International Journal of Qualitative Methods (Aug 2020)
Machine Learning of Concepts Hard Even for Humans: The Case of Online Depression Forums
Abstract
Social scientists of mixed-methods research have traditionally used human annotators to classify texts according to some predefined knowledge. The “big data” revolution, the fast growth of digitized texts in recent years brings new opportunities but also new challenges. In our research project, we aim to examine the potential for natural language processing (NLP) techniques to understand the individual framing of depression in online forums. In this paper, we introduce a part of this project experimenting with NLP classification (supervised machine learning) method, which is capable of classifying large digital corpora according to various discourses on depression. Our question was whether an automated method can be applied to sociological problems outside the scope of hermeneutically more trivial business applications.
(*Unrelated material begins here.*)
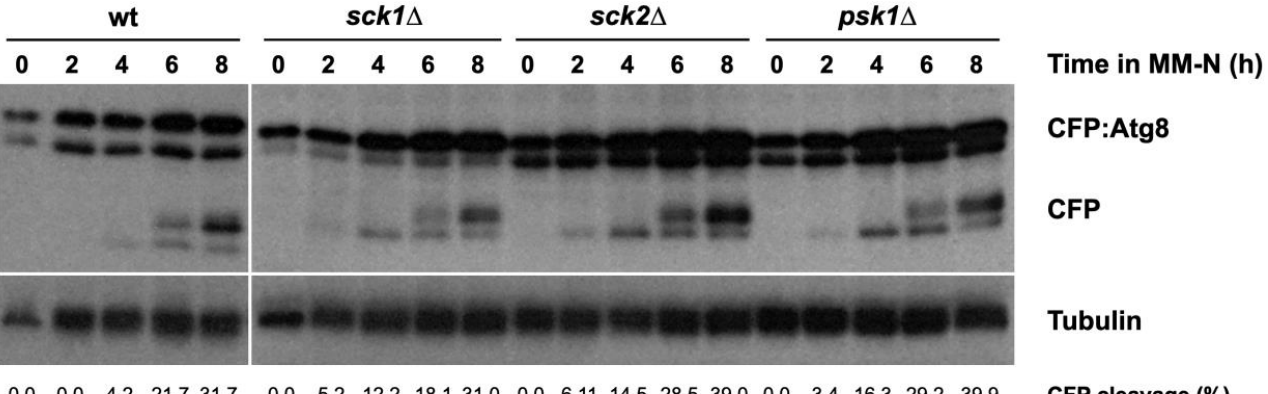
Figure 7. S6 kinases modulate autophagy. Wild type, sck1 ∆ , sck2 ∆ , and psk1 ∆ cells expressing CFP:Atg8 were grown in minimal medium at 25 °C until mid-exponential phase and then transferred to nitrogen-free minimal medium (MM-N) for 8 h at 25 °C. Samples were taken at 0, 2, 4, 6, and 8 h in MM-N. CFP:Atg8 and free CFP levels were determined using anti-GFP antibodies (Clontech). Tubulin was used as a loading control. The percentage of CFP cleavage is indicated under the gels.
The present article introduces our learning path from the difficulties of human annotation to the hermeneutic limitations of algorithmic NLP methods. We faced our first failure when we experienced significant inter-annotator disagreement. In response to the failure, we moved to the strategy of intersubjective hermeneutics (interpretation through consensus). The second failure arose because we expected the machine to effectively learn from the human-annotated sample despite its hermeneutic limitations. The machine learning seemed to work appropriately in predicting bio-medical and psychological framing, but it failed in case of sociological framing. These results show that the sociological discourse about depression is not as well founded as the biomedical and the psychological discourses—a conclusion which requires further empirical study in the future. An increasing part of machine learning solution is based on human annotation of semantic interpretation tasks, and such human-machine interactions will probably define many more applications in the future. Our paper shows the hermeneutic limitations of “big data” text analytics in the social sciences, and highlights the need for a better understanding of the use of annotated textual data and the annotation process itself.